Texas Senator Ted Cruz, for one, has had to eat some crow--a lot of crow. In what has now become a pot and kettle scenario, Cruz has had to apologize for his past criticism of California’s failure to keep its power on. (Don’t feel too bad for Senator Cruz, because he’s now chilling in Cancun.)

But it’s not just the media and politicians flinging public accusations. The blame game has spread into an official probe into ERCOT--Texas’s grid operator. Texas Attorney General Ken Paxton has started an official investigation into the grid operator, saying its management had “slipped and fallen on their faces” in their mishandling of the deep freeze. 

Learning from its Mistakes…. Or Not

This isn’t the first cold-spell to rattle Texas. In 2011, an Arctic cold front triggered below-freezing temps in Texas. Things froze. Power plants shutdown. Blackouts ensued. Sound familiar?  

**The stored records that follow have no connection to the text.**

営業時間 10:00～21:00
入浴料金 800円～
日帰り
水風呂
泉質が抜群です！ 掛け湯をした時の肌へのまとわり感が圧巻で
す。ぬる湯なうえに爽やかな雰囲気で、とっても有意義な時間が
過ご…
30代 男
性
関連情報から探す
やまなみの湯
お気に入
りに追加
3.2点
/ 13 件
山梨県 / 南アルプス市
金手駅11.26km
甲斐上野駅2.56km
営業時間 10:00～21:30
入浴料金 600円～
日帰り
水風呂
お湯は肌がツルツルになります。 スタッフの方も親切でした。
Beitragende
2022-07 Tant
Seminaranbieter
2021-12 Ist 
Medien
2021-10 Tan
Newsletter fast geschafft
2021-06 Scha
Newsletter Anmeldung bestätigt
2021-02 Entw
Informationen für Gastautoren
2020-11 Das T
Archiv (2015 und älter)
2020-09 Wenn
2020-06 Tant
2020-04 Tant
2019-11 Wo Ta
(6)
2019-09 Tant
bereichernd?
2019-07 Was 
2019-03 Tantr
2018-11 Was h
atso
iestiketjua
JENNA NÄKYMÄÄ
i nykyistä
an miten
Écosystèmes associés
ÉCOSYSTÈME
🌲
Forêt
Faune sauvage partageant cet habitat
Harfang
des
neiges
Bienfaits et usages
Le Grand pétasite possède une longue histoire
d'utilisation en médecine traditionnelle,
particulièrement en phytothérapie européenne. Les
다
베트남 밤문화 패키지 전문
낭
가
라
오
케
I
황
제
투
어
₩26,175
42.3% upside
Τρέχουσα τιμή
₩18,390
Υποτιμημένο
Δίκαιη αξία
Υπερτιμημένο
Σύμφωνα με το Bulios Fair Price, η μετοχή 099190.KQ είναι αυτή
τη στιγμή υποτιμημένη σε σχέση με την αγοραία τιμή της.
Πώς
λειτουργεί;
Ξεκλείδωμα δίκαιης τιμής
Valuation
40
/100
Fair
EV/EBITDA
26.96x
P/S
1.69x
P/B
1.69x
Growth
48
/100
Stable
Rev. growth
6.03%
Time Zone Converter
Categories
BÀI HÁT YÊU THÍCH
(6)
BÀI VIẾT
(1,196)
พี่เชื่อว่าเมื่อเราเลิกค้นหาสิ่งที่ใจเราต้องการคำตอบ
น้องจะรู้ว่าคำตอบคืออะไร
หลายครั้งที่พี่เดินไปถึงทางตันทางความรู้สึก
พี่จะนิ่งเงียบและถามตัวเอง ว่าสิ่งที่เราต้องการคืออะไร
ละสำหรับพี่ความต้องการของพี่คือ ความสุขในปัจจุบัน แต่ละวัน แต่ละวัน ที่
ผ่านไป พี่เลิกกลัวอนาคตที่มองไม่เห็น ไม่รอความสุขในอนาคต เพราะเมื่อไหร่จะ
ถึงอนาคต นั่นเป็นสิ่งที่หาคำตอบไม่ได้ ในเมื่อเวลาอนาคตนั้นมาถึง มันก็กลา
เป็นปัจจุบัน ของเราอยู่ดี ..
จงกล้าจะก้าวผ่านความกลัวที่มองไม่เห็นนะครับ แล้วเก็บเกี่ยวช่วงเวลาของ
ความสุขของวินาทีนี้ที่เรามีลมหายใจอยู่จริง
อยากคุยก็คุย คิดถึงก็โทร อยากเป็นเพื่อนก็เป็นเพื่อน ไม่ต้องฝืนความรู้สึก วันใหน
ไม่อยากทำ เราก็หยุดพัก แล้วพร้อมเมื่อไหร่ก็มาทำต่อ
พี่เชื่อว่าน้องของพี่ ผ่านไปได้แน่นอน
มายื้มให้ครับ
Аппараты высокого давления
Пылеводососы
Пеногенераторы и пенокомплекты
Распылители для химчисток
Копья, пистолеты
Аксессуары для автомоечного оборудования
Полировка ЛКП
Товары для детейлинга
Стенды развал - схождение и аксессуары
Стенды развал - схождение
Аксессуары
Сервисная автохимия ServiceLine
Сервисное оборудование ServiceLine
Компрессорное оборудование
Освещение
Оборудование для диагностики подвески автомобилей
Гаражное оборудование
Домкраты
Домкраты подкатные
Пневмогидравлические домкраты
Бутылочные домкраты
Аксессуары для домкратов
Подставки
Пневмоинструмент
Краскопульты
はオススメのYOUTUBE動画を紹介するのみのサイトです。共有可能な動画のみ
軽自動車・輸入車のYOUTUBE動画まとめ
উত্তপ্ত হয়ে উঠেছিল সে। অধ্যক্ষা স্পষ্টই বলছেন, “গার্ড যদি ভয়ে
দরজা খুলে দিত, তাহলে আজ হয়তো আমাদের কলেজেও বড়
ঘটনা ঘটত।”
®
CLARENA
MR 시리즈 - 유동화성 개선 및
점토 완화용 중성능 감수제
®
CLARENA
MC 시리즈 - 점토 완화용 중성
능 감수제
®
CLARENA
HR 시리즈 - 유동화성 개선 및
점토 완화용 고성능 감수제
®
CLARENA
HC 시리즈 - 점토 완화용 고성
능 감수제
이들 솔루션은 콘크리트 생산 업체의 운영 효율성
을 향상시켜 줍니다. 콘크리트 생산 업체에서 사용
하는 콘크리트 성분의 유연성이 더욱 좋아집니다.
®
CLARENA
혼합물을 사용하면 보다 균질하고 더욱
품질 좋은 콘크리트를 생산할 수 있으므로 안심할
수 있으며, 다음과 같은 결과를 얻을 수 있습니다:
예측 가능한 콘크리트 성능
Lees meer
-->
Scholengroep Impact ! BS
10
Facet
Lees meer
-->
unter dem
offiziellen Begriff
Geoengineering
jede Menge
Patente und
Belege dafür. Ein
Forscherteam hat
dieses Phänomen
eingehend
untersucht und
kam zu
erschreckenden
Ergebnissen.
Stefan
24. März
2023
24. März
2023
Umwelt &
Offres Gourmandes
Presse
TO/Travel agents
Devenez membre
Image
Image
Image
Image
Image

The 2011 freeze in Texas proved something: Texas isn’t built for the cold. Related: Biden’s Energy Plans Threaten Alaska’s Oil Ambitions

"Infrastructure in Texas isn’t built for extreme cold,” K.C. Boyce, Vice President of human insights firm Escalent’s energy division told Oilprice about the current crisis. “Sensors and equipment such as nuclear generation turbines - which are housed inside buildings in northern states - are installed outside and exposed to the elements in Texas. When the temperatures dropped, those instruments froze, knocking capacity offline.”

“Infrastructure in Texas isn’t built for extreme cold.”

For the 2011 precursor, ERCOT’s own postmortem report brought to light the trouble with frozen infrastructure and equipment that interfered with power production. In other words, they knew. And yet, here they are again.

Adding to the problems of frigid temperatures that Texas infrastructure that wasn’t designed to withstand, the state’s grid is independent for the most part. That’s great for the state’s independence from the federal government. Not so good for crises.

“Texas's electric grid is a system designed for summer peaking conditions. Harsh winter conditions forced resources offline that were expected to be available,” Mark James, a senior research fellow at Vermont Law School’s Institute for Energy and the Environment, told Oilprice.

But as always, every crisis has to have its winners and losers, and it won’t be enough to lay the blame squarely at Mother Nature’s feat. The losers are, most certainly, the residents of Texas. The winners are yet to be decided because this is a game of using a crisis “opportunity” to collect as much political capital as possible, and it will play out with high visibility in the energy sector. It is, after all, Texas.